Labbadia ist bei Hertha bereits der vierte Trainer in der laufenden Spielzeit. Die Berliner waren mit dem glücklosen Ante Covic in die Saison gestartet, der 44-Jährige musste jedoch bereits Ende November gehen und wurde spektakulär vom früheren Bundestrainer Jürgen Klinsmann abgelöst.

Zwar verbesserte sich die Situation unter dem Weltmeister von 1990 für eine kurze Zeit, doch Klinsmann spürte nicht genug Rückendeckung und warf nach nicht mal drei Monaten hin. Sein Auftritt löste vor allem viel Trubel und am Ende auch viel Ärger aus. Nach Klinsmanns abruptem Rücktritt wurde dessen Assistent Alexander Nouri zum Chefcoach ernannt und sollte eigentlich bis zu Sommer in der Verantwortung bleiben. Nun folgte die erneute Kurskorrektur.

Der frühere Werder-Trainer Nouri konnte seit seiner Beförderung Mitte Februar nur bedingt überzeugen und schaffte es nicht, Hertha entscheidend aus der Abstiegszone zu führen. Mit 28 Punkten aus 25 Begegnungen steht der Club nur auf Platz 13 und hat lediglich sechs Zähler Vorsprung auf die Abstiegszone – zu wenig für die eigenen Ansprüche. Auch Nouris Co-Trainer Markus Feldhoff soll keine Zukunft bei den Berlinern mehr haben.
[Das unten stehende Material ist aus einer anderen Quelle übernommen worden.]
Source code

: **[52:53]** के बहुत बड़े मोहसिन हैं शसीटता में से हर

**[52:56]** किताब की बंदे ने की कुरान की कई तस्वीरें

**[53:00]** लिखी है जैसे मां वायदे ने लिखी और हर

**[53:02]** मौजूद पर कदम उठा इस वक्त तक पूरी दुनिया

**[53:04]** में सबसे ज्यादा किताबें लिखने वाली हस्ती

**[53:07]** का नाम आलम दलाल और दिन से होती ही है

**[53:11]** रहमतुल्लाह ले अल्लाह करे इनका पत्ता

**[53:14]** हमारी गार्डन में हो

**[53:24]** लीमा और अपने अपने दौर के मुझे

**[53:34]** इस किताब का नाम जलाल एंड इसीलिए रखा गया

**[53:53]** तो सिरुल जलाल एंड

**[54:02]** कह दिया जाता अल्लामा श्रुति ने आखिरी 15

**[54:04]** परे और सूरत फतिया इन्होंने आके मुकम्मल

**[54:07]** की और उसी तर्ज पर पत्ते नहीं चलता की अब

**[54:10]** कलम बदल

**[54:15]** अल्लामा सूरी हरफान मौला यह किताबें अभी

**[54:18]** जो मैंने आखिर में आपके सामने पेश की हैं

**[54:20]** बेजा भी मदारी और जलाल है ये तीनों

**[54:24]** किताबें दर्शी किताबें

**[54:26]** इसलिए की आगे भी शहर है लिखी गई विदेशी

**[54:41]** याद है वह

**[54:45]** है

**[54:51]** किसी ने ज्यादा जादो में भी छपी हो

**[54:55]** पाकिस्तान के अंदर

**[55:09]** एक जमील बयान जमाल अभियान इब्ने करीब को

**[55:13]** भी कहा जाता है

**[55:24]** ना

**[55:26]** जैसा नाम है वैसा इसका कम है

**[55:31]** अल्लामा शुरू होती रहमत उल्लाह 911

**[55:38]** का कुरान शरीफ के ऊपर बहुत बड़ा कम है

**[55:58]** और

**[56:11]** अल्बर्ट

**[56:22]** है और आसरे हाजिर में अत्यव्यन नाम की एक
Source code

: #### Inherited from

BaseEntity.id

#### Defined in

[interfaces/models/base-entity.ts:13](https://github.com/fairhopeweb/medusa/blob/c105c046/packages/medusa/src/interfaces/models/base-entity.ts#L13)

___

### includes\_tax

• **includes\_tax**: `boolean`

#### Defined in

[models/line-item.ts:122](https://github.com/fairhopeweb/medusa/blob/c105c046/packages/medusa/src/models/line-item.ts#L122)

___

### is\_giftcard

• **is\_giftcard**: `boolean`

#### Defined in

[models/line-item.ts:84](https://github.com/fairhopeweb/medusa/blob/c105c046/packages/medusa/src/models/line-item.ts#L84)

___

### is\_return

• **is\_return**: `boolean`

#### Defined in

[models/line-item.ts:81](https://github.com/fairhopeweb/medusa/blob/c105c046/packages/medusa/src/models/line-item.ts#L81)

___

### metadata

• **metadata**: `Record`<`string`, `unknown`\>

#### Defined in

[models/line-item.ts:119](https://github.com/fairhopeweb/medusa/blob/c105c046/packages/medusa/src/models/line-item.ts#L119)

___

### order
Nouri erfuhr aus den Medien vom Hertha-Aus

Laut "Kicker" wusste der 40 Jahre alte Nouri am Mittwochabend noch nicht, dass er abgelöst wird. Obwohl die Mannschaft bereits seit Montag wieder in Kleingruppen trainiert, befand sich Nouri demnach nicht in Berlin, sondern bei seiner Familie in der Nähe von Bremen. Die derzeitigen Einheiten, bei denen der Schwerpunkt vor allem im konditionellen Bereich liegt, leitete Athletiktrainer Henrik Kuchno. Zuvor stand das Team durch die Auswirkungen der Coronakrise mehr als drei Wochen lang nicht auf dem Trainingsplatz.

Wegen eines positiven Coronavirus-Tests bei einem Spieler musste sich die gesamte Hertha-Mannschaft zuletzt zeitweise für zwei Wochen in eine häusliche Quarantäne begeben und konnte nur individuell trainieren.